Joined: Oct 13, 2005
Posts: 46437

51

posted

0

Took me a bit of time to see what you meant about not testing the numbers before inserting them, but I can see, yes, that would work nicely, and obviate the need to iterate the set at all. The array might, as you say, work fastest. If the input is random (and java.util.Random is described as pseudo-random), is there any need to shuffle the array? You won't notice a difference, but the array will preserve insertion order.

I altered the little program I posted earlier to try a LinkedHashSet, and only that maintains insertion order with the for-each loop. Obviously a TreeSet would have printed from smallest to largest.

I think we all agree about what the original poster wanted; it's just what you call it.

Mike Simmons
Ranch Hand

Joined: Mar 05, 2008
Posts: 3028

10

posted

0

[Campbell]: If the input is random (and java.util.Random is described as pseudo-random), is there any need to shuffle the array? You won't notice a difference, but the array will preserve insertion order.

Hm, I didn't really follow this part. I understand that Random is pseudo-random; I haven't been bothering to make that distinction, but it's true. Aside from that though I don't think I understand the scenario you're talking about. Which is odd since it seems to be based off what I said, but I think somewhere along the way we might have gotten different mental pictures.

I would say that it's not necessary to shuffle the entire array, but you need to at least shuffle parts as you go. When someone requests the first element of the array, shuffle just that first element by selecting another element at random (possibly the same element) and swapping the first element with that element. If that other element is also the same element, there's really nothing to do. When someone asks for the second element (index 1), swap with another element of index >= 1. When someone asks for the third element (index 2), swap with another element of index >=2. And so on.

Here's an implementation of what I was thinking of.

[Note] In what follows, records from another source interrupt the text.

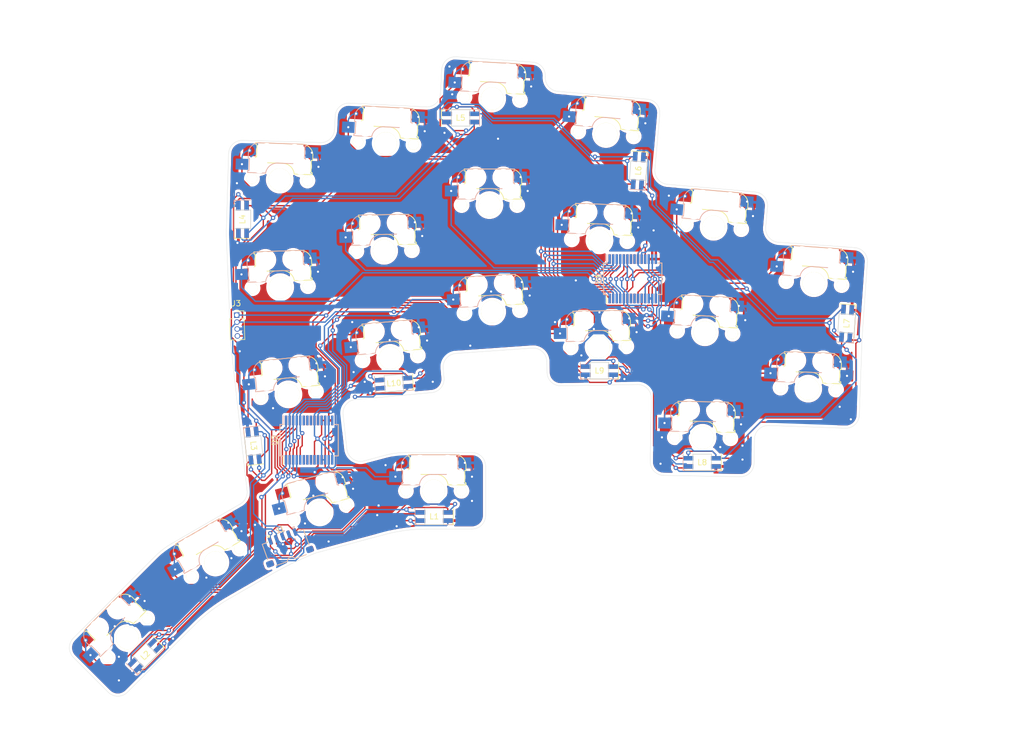
<source format=kicad_pcb>
(kicad_pcb (version 20211014) (generator pcbnew)

  (general
    (thickness 1.6)
  )

  (paper "A4")
  (layers
    (0 "F.Cu" signal)
    (31 "B.Cu" signal)
    (32 "B.Adhes" user "B.Adhesive")
    (33 "F.Adhes" user "F.Adhesive")
    (34 "B.Paste" user)
    (35 "F.Paste" user)
    (36 "B.SilkS" user "B.Silkscreen")
    (37 "F.SilkS" user "F.Silkscreen")
    (38 "B.Mask" user)
    (39 "F.Mask" user)
    (40 "Dwgs.User" user "User.Drawings")
    (41 "Cmts.User" user "User.Comments")
    (42 "Eco1.User" user "User.Eco1")
    (43 "Eco2.User" user "User.Eco2")
    (44 "Edge.Cuts" user)
    (45 "Margin" user)
    (46 "B.CrtYd" user "B.Courtyard")
    (47 "F.CrtYd" user "F.Courtyard")
    (48 "B.Fab" user)
    (49 "F.Fab" user)
  )

  (setup
    (pad_to_mask_clearance 0)
    (pcbplotparams
      (layerselection 0x00010fc_ffffffff)
      (disableapertmacros false)
      (usegerberextensions false)
      (usegerberattributes true)
      (usegerberadvancedattributes true)
      (creategerberjobfile true)
      (svguseinch false)
      (svgprecision 6)
      (excludeedgelayer true)
      (plotframeref false)
      (viasonmask false)
      (mode 1)
      (useauxorigin false)
      (hpglpennumber 1)
      (hpglpenspeed 20)
      (hpglpendiameter 15.000000)
      (dxfpolygonmode true)
      (dxfimperialunits true)
      (dxfusepcbnewfont true)
      (psnegative false)
      (psa4output false)
      (plotreference true)
      (plotvalue true)
      (plotinvisibletext false)
      (sketchpadsonfab false)
      (subtractmaskfromsilk false)
      (outputformat 1)
      (mirror false)
      (drillshape 0)
      (scaleselection 1)
      (outputdirectory "gerber/")
    )
  )

  (net 0 "")
  (net 1 "LED_I")
  (net 2 "unconnected-(L10-Pad2)")
  (net 3 "unconnected-(U1-Pad7)")
  (net 4 "unconnected-(U1-Pad8)")
  (net 5 "SCL")
  (net 6 "GND")
  (net 7 "VDD")
  (net 8 "SDA")
  (net 9 "unconnected-(U1-Pad21)")
  (net 10 "unconnected-(U1-Pad22)")
  (net 11 "unconnected-(U2-Pad6)")
  (net 12 "unconnected-(U2-Pad7)")
  (net 13 "unconnected-(U2-Pad8)")
  (net 14 "unconnected-(U2-Pad21)")
  (net 15 "unconnected-(U2-Pad22)")
  (net 16 "unconnected-(U2-Pad23)")
  (net 17 "unconnected-(U2-Pad24)")
  (net 18 "Net-(L1-Pad2)")
  (net 19 "Net-(L2-Pad2)")
  (net 20 "Net-(L3-Pad2)")
  (net 21 "Net-(L4-Pad2)")
  (net 22 "Net-(L5-Pad2)")
  (net 23 "Net-(L6-Pad2)")
  (net 24 "Net-(L7-Pad2)")
  (net 25 "Net-(L8-Pad2)")
  (net 26 "Net-(L10-Pad4)")
  (net 27 "sw00")
  (net 28 "sw01")
  (net 29 "sw02")
  (net 30 "sw03")
  (net 31 "sw04")
  (net 32 "sw05")
  (net 33 "sw10")
  (net 34 "sw11")
  (net 35 "sw12")
  (net 36 "sw13")
  (net 37 "sw14")
  (net 38 "sw15")
  (net 39 "sw20")
  (net 40 "sw21")
  (net 41 "sw22")
  (net 42 "sw23")
  (net 43 "sw24")
  (net 44 "sw30")
  (net 45 "sw31")
  (net 46 "sw32")
  (net 47 "sw33")
  (net 48 "unconnected-(U1-Pad11)")
  (net 49 "unconnected-(U1-Pad14)")
  (net 50 "unconnected-(U1-Pad19)")
  (net 51 "unconnected-(U1-Pad20)")
  (net 52 "unconnected-(U2-Pad11)")
  (net 53 "unconnected-(U2-Pad14)")
  (net 54 "unconnected-(U2-Pad19)")
  (net 55 "unconnected-(U2-Pad20)")
  (net 56 "unconnected-(U3-Pad11)")
  (net 57 "unconnected-(U3-Pad14)")
  (net 58 "unconnected-(U3-Pad19)")
  (net 59 "unconnected-(U3-Pad20)")
  (net 60 "unconnected-(U4-Pad11)")
  (net 61 "unconnected-(U4-Pad14)")
  (net 62 "unconnected-(U4-Pad19)")
  (net 63 "unconnected-(U4-Pad20)")
  (net 64 "unconnected-(U3-Pad7)")
  (net 65 "unconnected-(U3-Pad8)")
  (net 66 "unconnected-(U3-Pad21)")
  (net 67 "unconnected-(U3-Pad22)")
  (net 68 "unconnected-(U4-Pad24)")
  (net 69 "unconnected-(U4-Pad23)")
  (net 70 "unconnected-(U4-Pad22)")
  (net 71 "unconnected-(U4-Pad21)")
  (net 72 "unconnected-(U4-Pad8)")
  (net 73 "unconnected-(U4-Pad7)")
  (net 74 "unconnected-(U4-Pad6)")

  (footprint "mammoth:JST_ACH_BM05B-ACHSS-A-GAN-ETF_1x05-1MP_P1.20mm_Vertical" (layer "F.Cu") (at 89.39 121.77 20))

  (footprint "mammoth:MX_Hotswap_R_1u" (layer "F.Cu") (at 88.085695 54.462725 -2))

  (footprint "mammoth:MX_Hotswap_R_1u" (layer "F.Cu") (at 107.48 47.82 -3))

  (footprint "mammoth:MX_Hotswap_R_1u" (layer "F.Cu") (at 126.95 39.64 -3))

  (footprint "mammoth:MX_Hotswap_R_1u" (layer "F.Cu") (at 147.76 46.12 -5))

  (footprint "mammoth:MX_Hotswap_R_1u" (layer "F.Cu") (at 167.44 63.09 -5))

  (footprint "mammoth:MX_Hotswap_R_1u" (layer "F.Cu") (at 185.78 73.4 -4))

  (footprint "mammoth:MX_Hotswap_R_1u" (layer "F.Cu") (at 88.18 74.13 2))

  (footprint "mammoth:MX_Hotswap_R_1u" (layer "F.Cu") (at 107.19 67.48 1))

  (footprint "mammoth:MX_Hotswap_R_1u" (layer "F.Cu") (at 126.44 59.12))

  (footprint "mammoth:MX_Hotswap_R_1u" (layer "F.Cu") (at 146.57 65.56 -2))

  (footprint "mammoth:MX_Hotswap_R_1u" (layer "F.Cu") (at 165.846 82.38 -3))

  (footprint "mammoth:MX_Hotswap_R_1u" (layer "F.Cu") (at 184.75 92.69 -2))

  (footprint "mammoth:MX_Hotswap_R_1u" (layer "F.Cu") (at 89.67 93.74 6))

  (footprint "mammoth:MX_Hotswap_R_1u" (layer "F.Cu") (at 108.29 87.07 5))

  (footprint "mammoth:MX_Hotswap_R_1u" (layer "F.Cu") (at 126.95 78.61 3))

  (footprint "mammoth:MX_Hotswap_R_1u" (layer "F.Cu") (at 146.4 85.060001 1))

  (footprint "mammoth:MX_Hotswap_R_1u" (layer "F.Cu") (at 165.42 101.68 -1))

  (footprint "mammoth:MX_Hotswap_R_1u" (layer "F.Cu") (at 60.25 138.3 45))

  (footprint "mammoth:MX_Hotswap_R_1u" (layer "F.Cu") (at 76.32 124.49 30))

  (footprint "mammoth:MX_Hotswap_R_1u" (layer "F.Cu") (at 95.41 115.31 15))

  (footprint "mammoth:MX_Hotswap_R_1u" (layer "F.Cu") (at 116.25 111.38))

  (footprint "Package_SO:SSOP-28_5.3x10.2mm_P0.65mm" (layer "F.Cu") (at 152.643 72.6 90))

  (footprint "Package_SO:SSOP-28_5.3x10.2mm_P0.65mm" (layer "F.Cu") (at 93.472 102.108 90))

  (footprint "mammoth:YS-SK6812MINI-E-underglow_R" (layer "F.Cu") (at 121.158 43.18 180))

 
... [1567863 chars truncated]
</source>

[Campbell]: I think we all agree about what the original poster wanted; it's just what you call it.

Agreed.

Campbell Ritchie
Sheriff

Joined: Oct 13, 2005
Posts: 46437

51

posted

0

I now see what you mean about the array; presumably its original state is some sort of ordered numbers, so it does need shuffling.

I still think your other suggestion about a List and if it's already in the List discard it is simpler.